Phelim O'Neal for The Guardian wrote, "['Zombie'] delivers, plain and simple. You want gore? You want zombies? Then you'll want this film. ... Fulci's once banned 'video nasty' is perhaps the ultimate undead movie, making up in quality what it lacks in quantity." While it lacks strong, relatable characters and grand world-building, "Zombie" is nevertheless one of the best zombie movies you've probably never heard of. It's pure exploitation, designed solely to disgust and/or amuse. But what it does have? Waves of remorseless zombies, a death-knell synth score by Fabio Frizzi, and (literally) eye-popping special effects, including the sight of a stuntman in zombie makeup fighting a real shark underwater.
The Thrill Killers
If you know the cult indie director Ray Dennis Steckler at all, it's probably because of guilty pleasure horror films like "The Incredibly Strange Creatures Who Stopped Living and Became Mixed-Up Zombies," which veers from melodrama to horror to musical, often within the same scene. Steckler made films very quickly and for very little money, and the eccentricity of his output was a chief selling point.
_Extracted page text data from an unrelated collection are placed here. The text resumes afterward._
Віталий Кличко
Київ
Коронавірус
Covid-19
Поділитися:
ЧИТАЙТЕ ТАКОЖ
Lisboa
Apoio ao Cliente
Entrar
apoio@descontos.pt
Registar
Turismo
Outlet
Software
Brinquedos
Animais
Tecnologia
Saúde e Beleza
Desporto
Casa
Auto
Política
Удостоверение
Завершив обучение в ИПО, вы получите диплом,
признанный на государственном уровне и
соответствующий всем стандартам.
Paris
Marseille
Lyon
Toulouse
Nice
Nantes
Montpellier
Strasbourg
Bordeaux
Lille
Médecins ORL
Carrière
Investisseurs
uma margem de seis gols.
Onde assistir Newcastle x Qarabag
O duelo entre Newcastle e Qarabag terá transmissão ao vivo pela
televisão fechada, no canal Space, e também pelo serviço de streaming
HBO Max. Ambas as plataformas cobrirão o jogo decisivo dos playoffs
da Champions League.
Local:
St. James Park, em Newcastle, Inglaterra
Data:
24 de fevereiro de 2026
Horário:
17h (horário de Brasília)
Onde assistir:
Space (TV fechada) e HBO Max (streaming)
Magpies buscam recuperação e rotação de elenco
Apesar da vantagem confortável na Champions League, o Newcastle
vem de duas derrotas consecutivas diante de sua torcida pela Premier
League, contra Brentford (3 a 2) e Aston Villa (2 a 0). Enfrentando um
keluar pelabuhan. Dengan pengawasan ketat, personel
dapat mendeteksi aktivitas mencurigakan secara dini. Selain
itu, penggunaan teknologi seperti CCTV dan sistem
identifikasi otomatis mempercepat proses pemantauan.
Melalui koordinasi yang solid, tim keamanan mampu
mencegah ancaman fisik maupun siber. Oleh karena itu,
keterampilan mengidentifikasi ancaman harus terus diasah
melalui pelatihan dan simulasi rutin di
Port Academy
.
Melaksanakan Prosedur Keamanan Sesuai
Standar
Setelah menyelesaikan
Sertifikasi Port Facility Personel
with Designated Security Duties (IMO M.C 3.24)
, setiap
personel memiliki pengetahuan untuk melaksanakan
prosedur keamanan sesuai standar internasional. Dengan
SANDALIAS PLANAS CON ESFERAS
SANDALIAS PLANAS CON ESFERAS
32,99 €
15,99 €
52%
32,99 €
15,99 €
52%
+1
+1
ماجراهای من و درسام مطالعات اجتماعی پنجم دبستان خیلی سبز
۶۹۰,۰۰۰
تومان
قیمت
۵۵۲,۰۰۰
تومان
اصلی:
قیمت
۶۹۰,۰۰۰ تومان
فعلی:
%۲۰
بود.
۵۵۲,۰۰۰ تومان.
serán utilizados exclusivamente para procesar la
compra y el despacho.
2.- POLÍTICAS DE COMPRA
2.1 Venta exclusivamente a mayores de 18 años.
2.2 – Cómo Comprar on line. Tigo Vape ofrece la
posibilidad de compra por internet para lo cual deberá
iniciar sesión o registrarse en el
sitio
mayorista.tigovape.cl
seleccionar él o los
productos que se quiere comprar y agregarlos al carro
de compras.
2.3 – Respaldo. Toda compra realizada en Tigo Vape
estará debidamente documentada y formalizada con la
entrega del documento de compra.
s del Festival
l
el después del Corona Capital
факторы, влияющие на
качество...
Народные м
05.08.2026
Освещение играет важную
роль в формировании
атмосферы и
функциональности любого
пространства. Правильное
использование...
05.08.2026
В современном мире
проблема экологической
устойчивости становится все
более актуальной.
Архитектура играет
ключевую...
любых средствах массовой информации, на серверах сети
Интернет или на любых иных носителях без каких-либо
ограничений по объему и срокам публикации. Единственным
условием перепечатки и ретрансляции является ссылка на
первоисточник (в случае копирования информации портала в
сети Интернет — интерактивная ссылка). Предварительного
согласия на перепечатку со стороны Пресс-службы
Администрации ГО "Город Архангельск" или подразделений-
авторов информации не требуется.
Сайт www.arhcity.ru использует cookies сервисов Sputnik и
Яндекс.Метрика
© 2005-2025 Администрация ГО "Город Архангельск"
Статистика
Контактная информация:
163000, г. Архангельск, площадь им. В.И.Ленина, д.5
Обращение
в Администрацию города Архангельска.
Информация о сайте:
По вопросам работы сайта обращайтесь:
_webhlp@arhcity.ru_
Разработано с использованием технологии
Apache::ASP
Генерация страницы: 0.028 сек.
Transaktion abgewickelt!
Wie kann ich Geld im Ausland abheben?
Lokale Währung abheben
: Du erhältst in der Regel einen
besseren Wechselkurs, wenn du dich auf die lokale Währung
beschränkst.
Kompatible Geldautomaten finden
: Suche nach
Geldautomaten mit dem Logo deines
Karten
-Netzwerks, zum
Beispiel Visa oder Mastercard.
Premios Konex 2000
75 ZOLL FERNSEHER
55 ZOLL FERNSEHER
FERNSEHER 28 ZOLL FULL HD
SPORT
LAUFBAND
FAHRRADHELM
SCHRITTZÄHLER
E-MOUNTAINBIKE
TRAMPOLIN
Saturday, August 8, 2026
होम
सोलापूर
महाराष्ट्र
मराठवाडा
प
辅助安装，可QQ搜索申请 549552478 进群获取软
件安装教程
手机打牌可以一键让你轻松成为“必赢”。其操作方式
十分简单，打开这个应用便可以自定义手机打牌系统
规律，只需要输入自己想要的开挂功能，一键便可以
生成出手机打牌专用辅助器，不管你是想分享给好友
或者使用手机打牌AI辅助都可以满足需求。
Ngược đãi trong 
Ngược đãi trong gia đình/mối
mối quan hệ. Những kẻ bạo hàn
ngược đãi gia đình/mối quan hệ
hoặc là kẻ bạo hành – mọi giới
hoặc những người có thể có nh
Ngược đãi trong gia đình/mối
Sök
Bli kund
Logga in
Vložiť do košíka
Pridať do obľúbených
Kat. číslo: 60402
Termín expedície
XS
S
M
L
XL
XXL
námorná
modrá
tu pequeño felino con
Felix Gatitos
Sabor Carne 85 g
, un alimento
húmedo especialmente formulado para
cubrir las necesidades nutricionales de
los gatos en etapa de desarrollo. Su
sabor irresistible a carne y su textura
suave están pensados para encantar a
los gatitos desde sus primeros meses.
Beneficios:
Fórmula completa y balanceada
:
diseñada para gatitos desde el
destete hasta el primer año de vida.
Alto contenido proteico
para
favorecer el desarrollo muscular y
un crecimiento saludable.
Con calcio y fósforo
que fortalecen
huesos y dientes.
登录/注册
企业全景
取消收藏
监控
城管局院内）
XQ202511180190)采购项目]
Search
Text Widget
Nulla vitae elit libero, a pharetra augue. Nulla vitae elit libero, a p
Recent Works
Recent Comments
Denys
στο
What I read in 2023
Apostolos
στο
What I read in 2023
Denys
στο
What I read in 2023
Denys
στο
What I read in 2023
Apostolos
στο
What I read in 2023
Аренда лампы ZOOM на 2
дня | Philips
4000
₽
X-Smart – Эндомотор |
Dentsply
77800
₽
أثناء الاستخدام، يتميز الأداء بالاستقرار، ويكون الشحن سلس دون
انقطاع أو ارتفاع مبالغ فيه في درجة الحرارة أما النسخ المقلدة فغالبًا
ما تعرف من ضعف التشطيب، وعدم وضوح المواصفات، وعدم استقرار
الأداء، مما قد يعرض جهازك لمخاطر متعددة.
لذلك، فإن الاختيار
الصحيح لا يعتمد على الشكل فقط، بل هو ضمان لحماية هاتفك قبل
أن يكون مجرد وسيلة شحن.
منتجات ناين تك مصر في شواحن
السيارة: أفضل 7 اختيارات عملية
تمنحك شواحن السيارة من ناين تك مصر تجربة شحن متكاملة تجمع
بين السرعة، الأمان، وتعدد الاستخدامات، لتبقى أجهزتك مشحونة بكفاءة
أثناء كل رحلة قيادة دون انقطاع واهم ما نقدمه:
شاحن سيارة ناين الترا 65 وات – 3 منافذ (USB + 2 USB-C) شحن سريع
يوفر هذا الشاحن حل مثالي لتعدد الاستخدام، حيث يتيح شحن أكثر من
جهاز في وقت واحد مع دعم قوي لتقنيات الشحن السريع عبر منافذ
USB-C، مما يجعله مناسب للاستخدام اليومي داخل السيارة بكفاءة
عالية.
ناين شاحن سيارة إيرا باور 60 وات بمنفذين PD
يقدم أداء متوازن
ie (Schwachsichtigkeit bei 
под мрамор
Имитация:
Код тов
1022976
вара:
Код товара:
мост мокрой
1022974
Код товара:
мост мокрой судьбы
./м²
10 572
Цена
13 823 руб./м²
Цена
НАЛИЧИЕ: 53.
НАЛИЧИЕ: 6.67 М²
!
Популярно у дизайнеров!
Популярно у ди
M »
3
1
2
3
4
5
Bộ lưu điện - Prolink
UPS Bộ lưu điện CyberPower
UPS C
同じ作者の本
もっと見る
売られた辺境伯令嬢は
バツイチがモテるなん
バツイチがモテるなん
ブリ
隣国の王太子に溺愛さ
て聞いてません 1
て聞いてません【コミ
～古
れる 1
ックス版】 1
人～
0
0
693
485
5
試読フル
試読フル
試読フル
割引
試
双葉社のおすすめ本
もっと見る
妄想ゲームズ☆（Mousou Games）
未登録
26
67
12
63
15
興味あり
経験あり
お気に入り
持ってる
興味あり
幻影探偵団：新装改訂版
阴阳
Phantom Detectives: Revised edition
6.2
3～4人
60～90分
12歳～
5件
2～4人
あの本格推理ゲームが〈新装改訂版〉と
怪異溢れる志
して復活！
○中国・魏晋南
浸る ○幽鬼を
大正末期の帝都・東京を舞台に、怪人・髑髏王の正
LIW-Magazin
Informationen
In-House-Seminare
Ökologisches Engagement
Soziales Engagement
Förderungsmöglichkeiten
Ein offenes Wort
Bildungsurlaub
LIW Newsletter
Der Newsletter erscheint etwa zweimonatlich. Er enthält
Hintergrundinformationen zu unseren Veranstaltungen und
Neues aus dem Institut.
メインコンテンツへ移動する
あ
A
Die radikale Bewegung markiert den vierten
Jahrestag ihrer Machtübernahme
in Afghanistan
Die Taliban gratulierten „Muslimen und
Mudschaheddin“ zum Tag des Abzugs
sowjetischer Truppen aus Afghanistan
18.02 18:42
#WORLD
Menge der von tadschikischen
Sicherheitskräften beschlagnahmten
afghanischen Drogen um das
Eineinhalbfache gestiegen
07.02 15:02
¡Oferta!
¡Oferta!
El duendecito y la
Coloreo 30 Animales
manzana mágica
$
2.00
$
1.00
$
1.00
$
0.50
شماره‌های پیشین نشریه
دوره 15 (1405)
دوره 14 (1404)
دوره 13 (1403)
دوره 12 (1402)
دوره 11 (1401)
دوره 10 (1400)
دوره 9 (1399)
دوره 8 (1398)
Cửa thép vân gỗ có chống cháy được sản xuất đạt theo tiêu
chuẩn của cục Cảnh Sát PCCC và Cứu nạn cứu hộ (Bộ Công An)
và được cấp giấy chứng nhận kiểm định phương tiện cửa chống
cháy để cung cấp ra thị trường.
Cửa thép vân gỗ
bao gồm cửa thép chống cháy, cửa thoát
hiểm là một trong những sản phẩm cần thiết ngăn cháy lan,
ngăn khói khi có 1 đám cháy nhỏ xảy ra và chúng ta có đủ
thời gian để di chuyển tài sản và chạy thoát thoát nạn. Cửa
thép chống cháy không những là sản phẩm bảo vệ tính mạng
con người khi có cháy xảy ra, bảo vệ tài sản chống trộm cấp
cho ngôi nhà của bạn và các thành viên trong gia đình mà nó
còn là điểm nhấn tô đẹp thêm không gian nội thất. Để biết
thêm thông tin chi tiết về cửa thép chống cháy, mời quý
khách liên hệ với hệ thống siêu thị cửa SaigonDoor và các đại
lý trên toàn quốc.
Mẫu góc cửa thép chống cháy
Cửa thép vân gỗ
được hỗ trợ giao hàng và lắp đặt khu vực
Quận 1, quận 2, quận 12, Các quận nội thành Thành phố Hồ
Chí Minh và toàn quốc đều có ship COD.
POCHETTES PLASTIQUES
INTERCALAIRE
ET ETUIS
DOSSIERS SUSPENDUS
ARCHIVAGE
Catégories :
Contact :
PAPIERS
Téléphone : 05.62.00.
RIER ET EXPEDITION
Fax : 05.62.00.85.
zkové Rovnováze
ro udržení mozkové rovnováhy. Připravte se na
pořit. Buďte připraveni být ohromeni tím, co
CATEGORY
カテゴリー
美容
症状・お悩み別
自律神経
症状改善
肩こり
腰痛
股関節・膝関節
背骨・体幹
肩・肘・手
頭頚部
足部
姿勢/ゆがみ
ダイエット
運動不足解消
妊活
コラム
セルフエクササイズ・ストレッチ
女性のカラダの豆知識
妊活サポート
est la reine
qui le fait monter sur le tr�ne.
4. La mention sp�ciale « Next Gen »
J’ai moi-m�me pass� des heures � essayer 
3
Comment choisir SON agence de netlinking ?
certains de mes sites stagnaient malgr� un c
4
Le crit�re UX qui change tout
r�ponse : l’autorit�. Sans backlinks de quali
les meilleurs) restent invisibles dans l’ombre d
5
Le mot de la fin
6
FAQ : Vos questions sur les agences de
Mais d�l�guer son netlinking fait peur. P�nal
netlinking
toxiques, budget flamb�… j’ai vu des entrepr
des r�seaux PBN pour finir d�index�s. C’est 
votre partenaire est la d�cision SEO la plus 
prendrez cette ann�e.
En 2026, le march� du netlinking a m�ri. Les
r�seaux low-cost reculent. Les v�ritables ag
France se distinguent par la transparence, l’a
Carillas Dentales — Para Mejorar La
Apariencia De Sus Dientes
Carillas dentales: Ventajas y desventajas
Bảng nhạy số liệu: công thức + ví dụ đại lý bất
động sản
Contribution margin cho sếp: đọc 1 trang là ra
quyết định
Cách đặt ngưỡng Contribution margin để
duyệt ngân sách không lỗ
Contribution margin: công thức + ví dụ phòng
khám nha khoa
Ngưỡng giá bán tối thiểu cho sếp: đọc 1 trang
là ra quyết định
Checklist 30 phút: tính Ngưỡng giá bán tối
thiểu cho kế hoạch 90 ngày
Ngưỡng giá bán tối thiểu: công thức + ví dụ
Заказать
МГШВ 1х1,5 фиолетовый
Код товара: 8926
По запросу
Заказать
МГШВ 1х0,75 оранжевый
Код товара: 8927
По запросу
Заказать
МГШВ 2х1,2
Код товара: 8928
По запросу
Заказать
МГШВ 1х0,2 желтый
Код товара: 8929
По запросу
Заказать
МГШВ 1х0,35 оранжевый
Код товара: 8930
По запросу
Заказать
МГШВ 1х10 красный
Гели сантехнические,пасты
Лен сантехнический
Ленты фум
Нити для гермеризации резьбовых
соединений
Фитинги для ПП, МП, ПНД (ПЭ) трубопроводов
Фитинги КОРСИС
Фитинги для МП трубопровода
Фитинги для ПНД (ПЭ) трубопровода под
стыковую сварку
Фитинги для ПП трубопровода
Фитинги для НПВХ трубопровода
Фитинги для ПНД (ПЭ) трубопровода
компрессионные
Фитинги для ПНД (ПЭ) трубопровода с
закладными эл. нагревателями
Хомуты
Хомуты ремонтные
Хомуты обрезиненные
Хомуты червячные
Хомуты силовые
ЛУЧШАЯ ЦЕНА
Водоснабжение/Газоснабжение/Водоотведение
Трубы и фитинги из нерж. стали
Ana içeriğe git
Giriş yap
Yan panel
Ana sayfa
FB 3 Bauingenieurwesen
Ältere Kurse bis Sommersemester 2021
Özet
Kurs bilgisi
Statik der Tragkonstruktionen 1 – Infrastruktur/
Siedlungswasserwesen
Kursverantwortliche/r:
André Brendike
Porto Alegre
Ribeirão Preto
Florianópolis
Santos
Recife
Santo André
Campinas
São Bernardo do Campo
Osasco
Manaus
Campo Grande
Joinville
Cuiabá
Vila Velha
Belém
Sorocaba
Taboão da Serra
They aren't very good by Hollywood standards, but there was (and remains) nothing else like them. But Steckler could, under the right circumstances, turn out a film with mainstream appeal, such as his 1966 shocker "The Thrill Killers."
"The Thrill Killers" features Steckler's hallmarks: strange forays into other genres, a fragmented plot, and curious directorial choices determined by budgetary restraints. That explains its Rotten Tomatoes audience rating of 36% and two "Rotten" reviews out of three total. But once the film focuses on a couple (Joseph Bardo and Liz Renay, later the star of John Waters' "Desperate Living") caught between a psychopathic killer (Steckler) and three escaped mental patients — it becomes surprisingly suspenseful, thanks to stark black-and-white photography and the unfettered performances of the villains. Of course, Steckler can't completely reel in his odd aesthetic — the film ends with a motorcycle/horse chase — but as genre critic Nathaniel Thompson noted for Mondo Digital, "[This] film is shot far more skillfully than you'd expect with a handful of really fascinating visual touches scattered throughout."